Emma and Sandra’s latest challenge in Portugal was in the light and agile Polaris Buggy, their third different vehicle in as many events. Despite losing out on second position in the T3 class due to a broken driveshaft on the final stage, the cross country rookies have made great progress since their first outing in Qatar in April. The Kiwi driver and South African navigator had never even met before the Women’s Cross Country Selection took place last November but have forged a great relationship in the car, drawing on each other’s strengths to try and master new skills, strategies and navigational techniques. Not only that, they have become passionate about this spectacular form of motor sport.

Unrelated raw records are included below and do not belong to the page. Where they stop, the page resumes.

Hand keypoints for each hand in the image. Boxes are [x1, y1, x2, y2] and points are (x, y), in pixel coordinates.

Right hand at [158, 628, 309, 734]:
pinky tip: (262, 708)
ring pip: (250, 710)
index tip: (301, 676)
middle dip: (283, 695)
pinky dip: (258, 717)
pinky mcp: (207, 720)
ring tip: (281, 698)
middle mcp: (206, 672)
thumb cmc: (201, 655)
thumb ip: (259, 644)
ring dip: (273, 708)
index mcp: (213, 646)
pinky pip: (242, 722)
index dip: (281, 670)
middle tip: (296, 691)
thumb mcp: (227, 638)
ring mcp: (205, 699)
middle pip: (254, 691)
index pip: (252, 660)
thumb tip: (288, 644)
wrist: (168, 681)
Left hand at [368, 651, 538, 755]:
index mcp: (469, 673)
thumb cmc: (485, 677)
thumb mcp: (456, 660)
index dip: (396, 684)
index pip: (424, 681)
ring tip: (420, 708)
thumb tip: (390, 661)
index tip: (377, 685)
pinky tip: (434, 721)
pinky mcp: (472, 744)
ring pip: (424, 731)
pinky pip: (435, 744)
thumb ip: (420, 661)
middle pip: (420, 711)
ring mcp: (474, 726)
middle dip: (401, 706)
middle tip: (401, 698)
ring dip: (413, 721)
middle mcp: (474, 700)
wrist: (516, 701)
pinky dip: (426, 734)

“The challenge of cross country rallying is very addictive because it’s so different to what I’m used to with sprint rallying, where every single corner counts and you’re maximum attack the whole time,” said Emma. “There’s a certain amount of satisfaction and buzz when you’re doing that, but this is a different buzz; the sense of achievement you get with cross country is the fact that it’s such an endurance event and when you’re up against what seem to be very tough situations and you overcome them, there’s an amazing feeling and I think that’s what I really love about it. 

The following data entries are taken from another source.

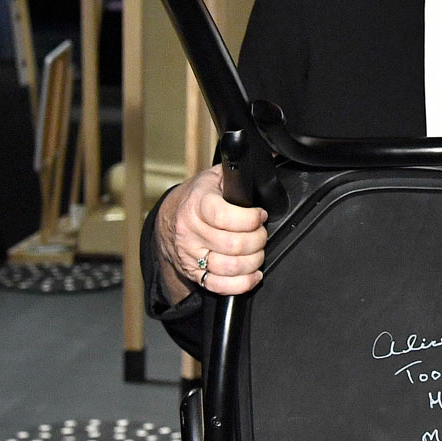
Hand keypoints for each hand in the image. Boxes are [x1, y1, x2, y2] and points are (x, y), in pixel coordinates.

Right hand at [155, 165, 267, 302]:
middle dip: (258, 240)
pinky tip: (253, 273)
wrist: (170, 219)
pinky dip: (242, 284)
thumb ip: (240, 170)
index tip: (260, 215)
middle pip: (233, 245)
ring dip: (253, 261)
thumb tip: (271, 155)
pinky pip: (219, 286)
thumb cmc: (199, 196)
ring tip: (258, 251)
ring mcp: (191, 254)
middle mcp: (191, 230)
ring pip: (229, 267)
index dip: (250, 218)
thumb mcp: (215, 176)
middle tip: (261, 233)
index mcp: (197, 203)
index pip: (224, 216)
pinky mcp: (194, 273)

“I’ve always dreamed about doing a Dakar type event, so Jutta has been a real role model to me and what she achieved was amazing. To be able to go where we could learn about cross country was a once in a lifetime opportunity and that’s how I felt at the end of the selection week; that I was already a winner. I feel really really lucky; Jutta is so generous with her experience and information and she’s an amazing lady, so I feel very fortunate to have that relationship with her.

“I also really enjoy competing with Sandra, we didn’t know each other a year ago and we got along well at the camp. We work really well in the car, we both have a good sense of humour and attitude and I think there’s a certain maturity we both have that when things don’t go smoothly we just get on with it – there’s no drama, no emotion. We’re both passionate and competitive, but we’re very much ‘let’s deal with the situation and do what we can’. Sandra’s mechanical ability is also really good and she’s got a real ‘can do’ attitude and we’ve had a few experiences - like in Italy when I rolled it over - where she was so calm, she never gets flustered, so she’s a great person to have in the car with you. We have a lot of fun and I hope we can do more events together, and I really have to thank the FIA Women in Motorsport Commission and everyone who has helped us so much already.”

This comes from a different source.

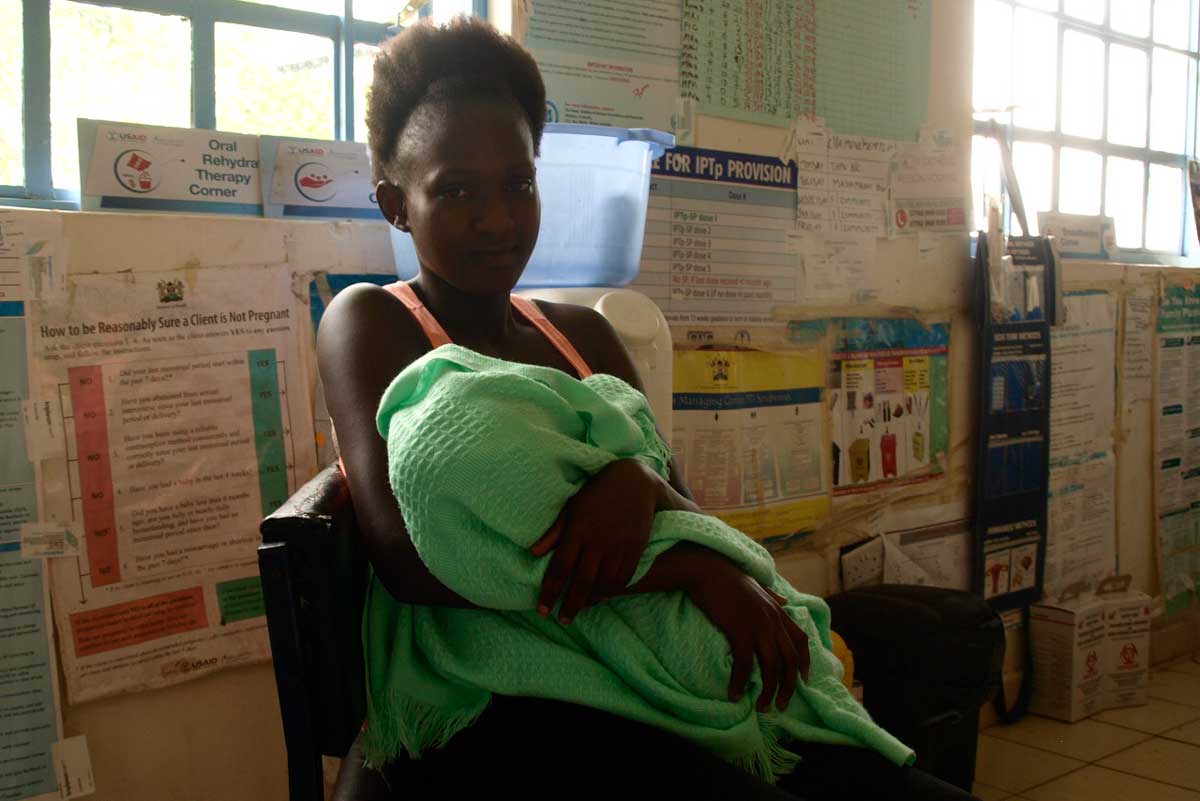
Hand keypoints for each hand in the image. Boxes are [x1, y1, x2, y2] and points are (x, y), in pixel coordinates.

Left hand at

Receiving help and support from Nasser Al Attiyah’s co-driver Matthieu Baumel during the Italian Baja was one of the highpoints for Sandra, who has now fallen in love with the challenge of the longer endurance events. “Matthieu is a role model for me with loads of experience and I learned a lot from both him and Fabrizia Pons during our training,” said the South African. “Emma and I make a great team and work really well together. She displayed just how talented she is by climbing up the order to 13th on the last leg in Portugal, but the broken driveshaft dropped us right back. I think my strong mechanical background and knowledge allowed Emma and me to fix the problem and persevere. We have a ‘never give up' attitude and there was no choice but to finish the race and win the highest-placed female team trophy. This year has been a big learning curve for us and we have learned a lot from our mentor Jutta Kleinschmidt. To succeed in cross country rallying we have to be physically and mentally tough. Emma and I look forward to more adventures and hopefully to realise our dream of completing the toughest race of them all, the Dakar.”